I can't compare with CUDA right now, no device here, but for me .to(device) lands on mps:

from kan import *
device = 'mps'
model = KAN(width=[1,1])
model.to(device)
[(n, p.device) for n, p in model.named_parameters()]
[('biases.0.weight', device(type='mps', index=0)),
 ('act_fun.0.grid', device(type='mps', index=0)),
 ('act_fun.0.coef', device(type='mps', index=0)),
 ('act_fun.0.scale_base', device(type='mps', index=0)),
 ('act_fun.0.scale_sp', device(type='mps', index=0)),
 ('act_fun.0.mask', device(type='mps', index=0)),
 ('symbolic_fun.0.mask', device(type='mps', index=0)),
 ('symbolic_fun.0.affine', device(type='mps', index=0))]
Rhys-McAlister commented 5 months ago

Okay, I have a mac I'll try on mps, are you working from source on the repo aswell?

leoauri commented 5 months ago

Yeah, I did pip install -e . on 0c79f78.

mw66 commented 5 months ago

I can't compare with CUDA right now, no device here, but for me .to(device) lands on mps

Is it possible to run mps on Linux?

yuedajiong commented 5 months ago

fix, so easy:

  1. to(device_make_sure_unique_same) for inited network(parameters) and inputs
  2. if still error, check log, 'MAKE_SURE' all DYNAMIC created variables: to(device_make_sure_unique_same) #IMPORTANT
mw66 commented 5 months ago

fix, so easy:

  1. to(device_make_sure_unique_same) for inited network(parameters) and inputs
  2. if still error, check log, 'MAKE_SURE' all DYNAMIC created variables: to(device_make_sure_unique_same) #IMPORTANT

I think this is what Rhys has done already, see the above comments:

https://github.com/KindXiaoming/pykan/issues/52#issuecomment-2094769633

@yuedajiong If you can make it work on cuda, can you submit a PR?

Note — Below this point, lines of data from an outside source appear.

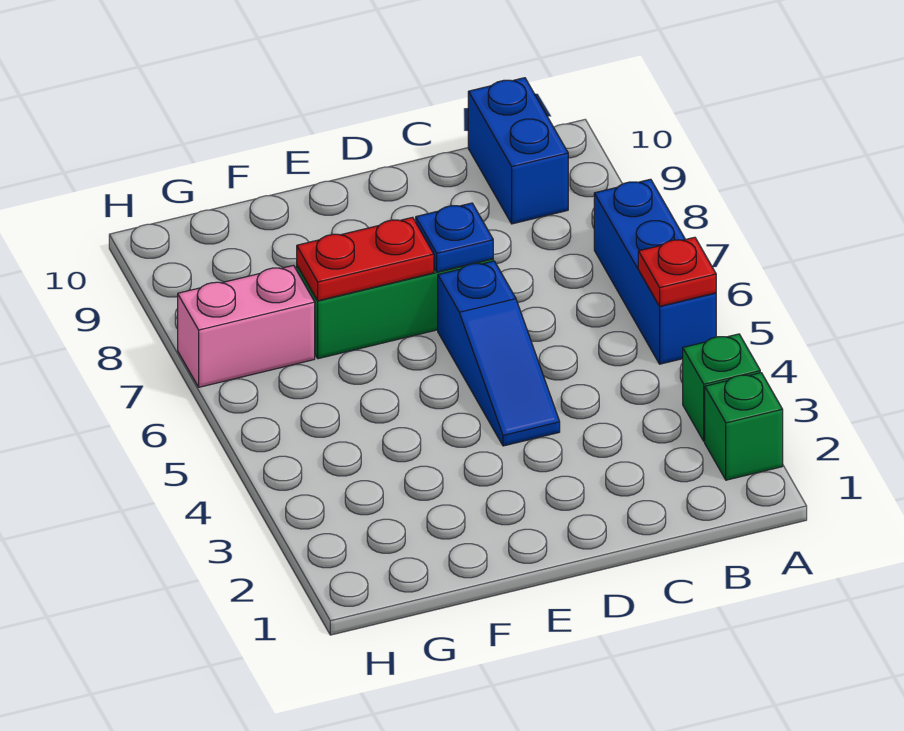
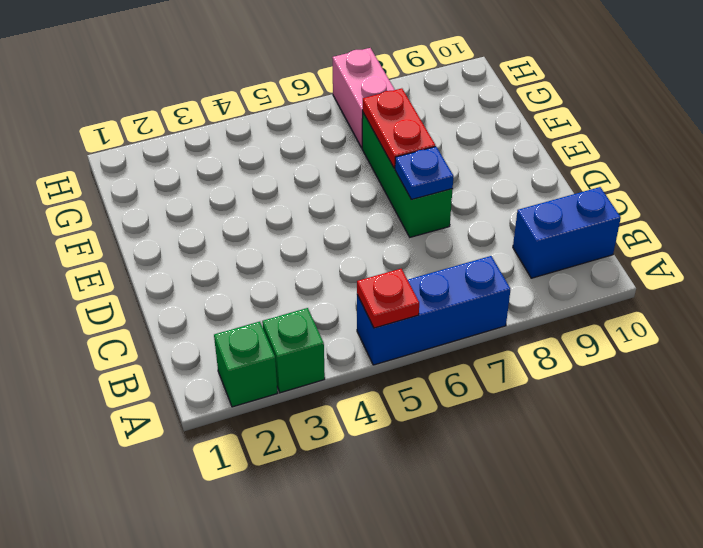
blue slope D4:D6 level 1 top 6 -> none

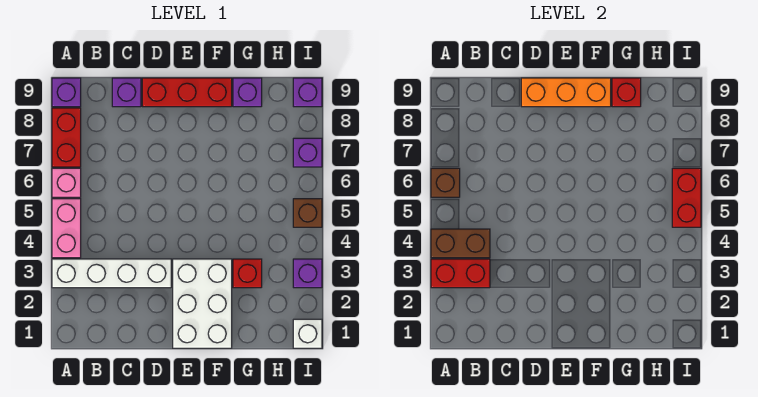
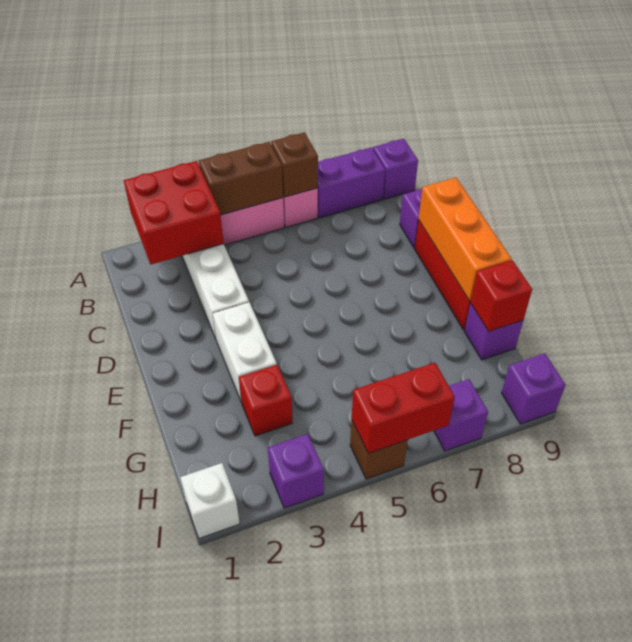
red brick A3:B3 level 2 -> red brick A2:B3 level 2
brown brick A4:B4 level 2 -> brown brick A4:A5 level 2
red brick A7:A8 level 1 -> purple brick A7:A8 level 1
white brick E1:F3 level 1 -> white brick E3:F3 level 1

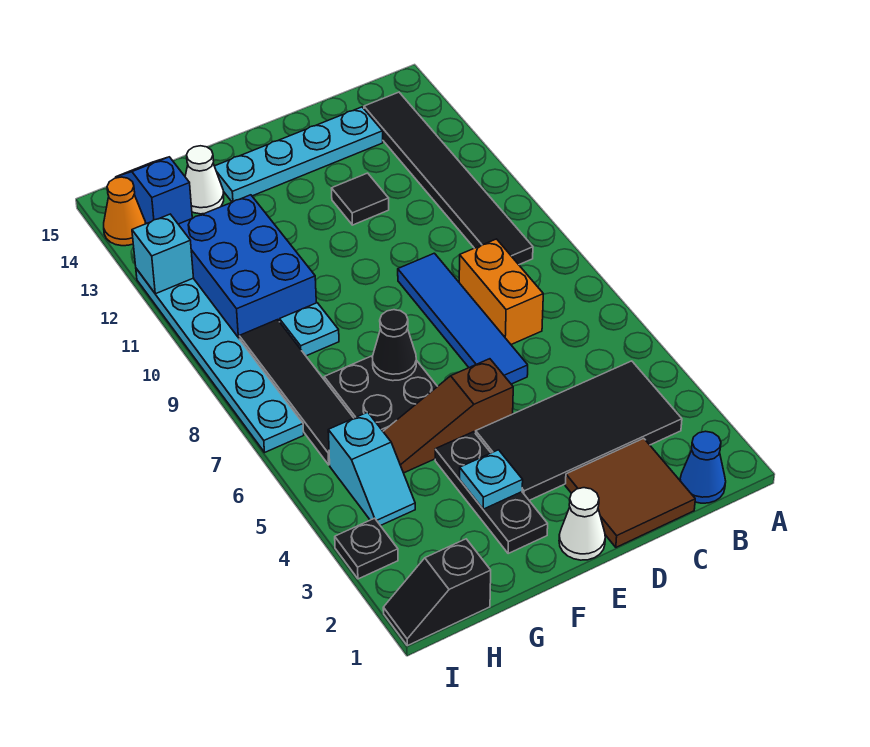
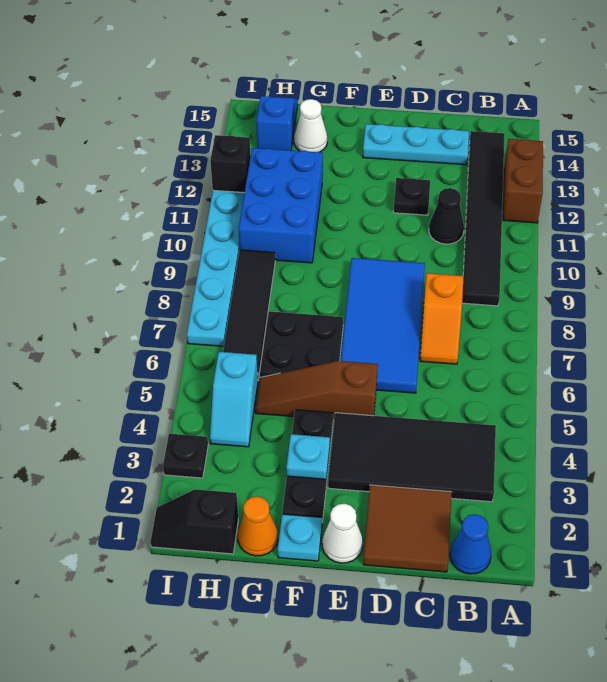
none -> brown brick A12:A13 level 1
orange brick C7:C8 level 1 -> orange slope C7:C8 level 1 top 8
cyan plate C14:F14 level 1 -> cyan plate C14:E14 level 1
blue tile D6:D9 level 1 -> blue tile D6:E9 level 1
black tile D12 level 1 -> black plate D12 level 1
black cone F7 level 2 -> black cone C11 level 1
cyan plate G9 level 1 -> cyan plate F1 level 1
cyan brick I12 level 2 -> black brick I12 level 2
orange cone I14 level 1 -> orange cone G1 level 1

yuedajiong commented 5 months ago

@mw66 please zip all code in your project, I have GPU, and I think I can debug and fix it, then send back to you. if you directlly tried API_10_device.ipynb, please confirm. I will debug this program.

update: 1) soooooooo easy, just in 3 minutes to fix, have done, please check my zip, and search all 'John' 2) the author is a scientist who only focuses on algorithm. I assume he typically experiment on CPU, so you may need to modify the code yourself if you want it to be of very high quality.

kan.zip

you can submit a PR and close this issue now.

mw66 commented 5 months ago

@yuedajiong Thanks for the quick fix.

But I think someone did the PR already:

https://github.com/KindXiaoming/pykan/pull/83

and I have tested it, it's working.

I also have tried your kan.zip: while it did train on GPU, the result is not good: with the original code (of API_10_device.ipynb), the CPU version and https://github.com/KindXiaoming/pykan/pull/83 cuda version, the final train result is something like x.xxe-03, e.g.

train loss: 6.48e-03 | test loss: 6.54e-03 | reg: 7.25e+00 : 100%|██| 50/50 [00:22<00:00,  2.20it/s]

While with you version of fix, the final training result is something like x.xxe-01, e.g:

train loss: 5.81e-01 | test loss: 5.82e-01 | reg: 1.41e+01 : 100%|██| 50/50 [00:17<00:00,  2.81it/s]

I have run each of the above scenario 3 times, the result are the same.